7. Sul punto la giurisprudenza di questa Corte a partire dalle sentenze n. 9524/09n. 11444/11- n. 7899/12, poi confermate dalle Sez.U. n. 5069/16 e dalla successiva ord. n. 14044719 si è consolidata nel ritenere che “il termine stabilito nel D.P.R. 29 settembre 1973, n. 600, art. 36-bis (nel testo, applicabile “ratione temporis”, introdotto dal D.P.R. 27 settembre 1979, n. 506, art. 1), entro il quale l’Amministrazione Finanziaria deve provvedere alla liquidazione dell’imposta, ha natura ordinatoria secondo l’interpretazione, avente efficacia retroattiva, che ne ha dato la L. 27 dicembre 1997, n. 449, art. 28, comma 1″.

8. Ne consegue che il credito d’imposta fatto valere dal contribuente nella relativa dichiarazione non si consolida con lo spirare del suddetto termine o perchè l’Amministrazione abbia omesso di procedere ad accertamento e rettifica nel termine stabilito nel D.P.R. n. 600 del 1973, art. 43, così come il diritto al rimborso del contribuente non è sottoposto al termine di decadenza, contenuto nel D.P.R. 27 settembre n. 602 del 1973, art. 38, ma esclusivamente all’ordinario termine di prescrizione decennale, ferma restando la facoltà dell’Ufficio di opporre eccezioni alla domanda di rimborso.
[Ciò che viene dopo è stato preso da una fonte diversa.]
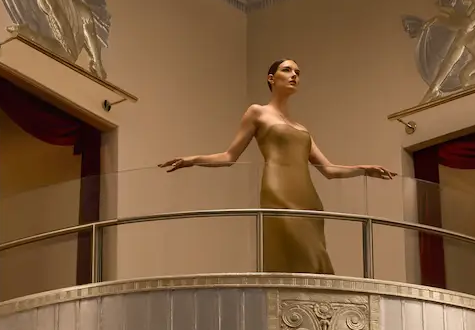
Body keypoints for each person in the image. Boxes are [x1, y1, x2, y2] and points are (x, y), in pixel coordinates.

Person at [161, 59, 395, 274]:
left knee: (317, 257)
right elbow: (229, 155)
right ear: (271, 79)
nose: (294, 75)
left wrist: (364, 169)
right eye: (287, 70)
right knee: (297, 253)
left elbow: (329, 170)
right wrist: (192, 160)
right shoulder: (258, 112)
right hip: (278, 191)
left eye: (297, 72)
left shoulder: (301, 128)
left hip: (308, 199)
9. La tesi del contribuente, secondo la quale l’Amministrazione finanziaria sarebbe incorsa in decadenza, risulta, quindi, alla luce dei principi sopra indicati, palesemente, infondata.

10. E’, invece, meritevole di accoglimento il secondo motivo di gravame.

11. Premesso, infatti, che l’istanza di rimborso riguardava sia i dividendi percepiti dalla società, che le ritenute bancarie afferenti il periodo d’imposta in contestazione, va rilevato che il giudice d’appello si è pronunciato ed ha preso in considerazione esclusivamente la mancata allegazione, da parte della società, delle certificazioni relative alle ritenute bancarie, senza vagliare la documentazione prodotta, ritualmente, nel giudizio di secondo grado, dalla contribuente in riferimento alle ritenute sui dividendi; e tale circostanza appare decisiva al fine di stabilire se, in relazione alle ritenute sui dividendi competesse il rimborso del credito d’imposta.

12. Ciò stante, il ricorso, entro i limiti di quanto precede, è meritevole di accoglimento, e la sentenza impugnata va, quindi, cassata con rinvio alla CTR del Lazio che, in diversa composizione provvederà, anche, alla liquidazione delle spese del presente giudizio.

P.Q.M.

La Corte accoglie il ricorso, cassa la sentenza impugnata, e rinvia alla CTR del Lazio che, in diversa composizione, provvederà, anche, alla liquidazione delle spese del presente giudizio.

Così deciso in Roma, nella Camera di consiglio, il 19 settembre 2019.